Bien pensado. Busquemos la forma de juntarnos.
Vamos a necesitar la ayuda de alguien. Te veo lejano, no consigo tocarte con mi zarpa, no quiero lastimarte…

Un silencio atronador se adueñó del estudio. Había algunos ratones huéspedes de la fábrica que solamente podían merodear en momentos como éste. Uno de ellos, más intrépido, se apresuró a trepar hasta la mesa de los atriles y en su veloz carrera los movió hasta juntarlos. Luego desapareció tan ligero como había llegado. Temblaron ambos, cerraron un instante los ojos y al abrirlos se vieron cercanos y amigos.

¡Vamos a darnos un abrazo!
¡Venga!

Y de ese modo, cada uno se quedó para siempre    con una parte del otro, se transformaron en un solo ser.

Cuando a la mañana siguiente llegaron los diseñadores al despacho se quedaron asombrados al encontrar su trabajo casi acabado, perfecto; no lograban encontrar una explicación al caso. Bueno, faltaba la cuestión de las luces; pero se la encargaron al departamento de electricidad y electrónica y se tranquilizaron: “Un trabajo fácil”, les dijeron.

Cuando el dibujo pasó a la zona de incubadoras sí que causó preocupación, pues no disponían de una que tuviera el tamaño suficiente… claro que al tratarse de un “muñecoso” no iba a necesitar temperatura cálida para desarrollarse. Idearon y construyeron una gran urna translúcida y en menos de un mes aquel proyecto de papel se convirtió en una impactante realidad. Una enorme cabeza de oso, con orejas redondeadas, hocico dorado y ojos negros brillantes, unida a un cuerpo como una bola de nieve−panza dorada−con brazos cortos y piernas dobladas: había nacido para estar sentado. Todo él estaba cubierto de un “pelaje” muy tieso, muy corto y totalmente blanco. Llevaba por dentro muchas hileras de lucecitas doradas y plateadas, por lo cual tenía un doble aspecto, tranquilo de día y vivo y resplandeciente por la noche.
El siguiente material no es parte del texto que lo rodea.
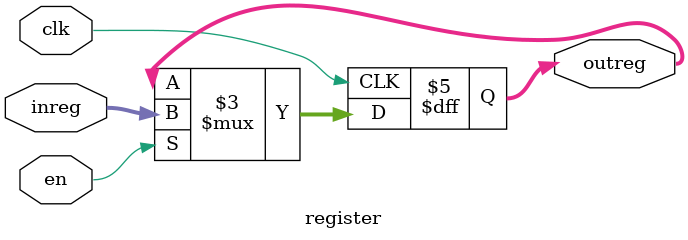
<source format=sv>
module register (output reg [1:2]outreg, input [1:2]inreg, input en, input clk);

  initial begin
    outreg=2'b00;
  end

  always @ ( posedge clk ) begin
      if (en)
        outreg <= inreg;
  end

endmodule

</source>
Todos los muñecos presentes durante su eclosión de la urna se quedaron atónitos y sólo sabían exclamar:

¡Oh! Es enorme, tan grande que no va a caber en ninguna casa; es monstruoso, a quién se le ocurriría una idea tan extraña… Ignoraban su verdadero destino.

Pronto vieron que lo colocaban con sumo cuidado en un cajón a su medida, embalado con corcho plástico todo alrededor y lo cargaban en un gran camión con remolque, que salió de la fábrica a todo escape.

La llegada a su destino se produjo ocho horas más tarde, cuando el sol se ocultaba en el horizonte entre nubes rojizas y aire frío en el ambiente. Fue recibido con regocijo por los comisionados, que ya le tenían preparadas su ubicación y su compañía.

Al día siguiente, de buena mañana, lo sentaron en la plaza más importante de la ciudad, junto a un gran paquete de regalo tan blanco como él y delante de un árbol navideño en forma de cono altísimo y puntiagudo. Y todo alrededor una valla de tablas.

La prueba de que ha caído con suerte en ese lugar es que todos los visitantes de la plaza se detienen a contemplar el conjunto, comentan entre sí, se sacan fotos y vuelven a verlo por la noche.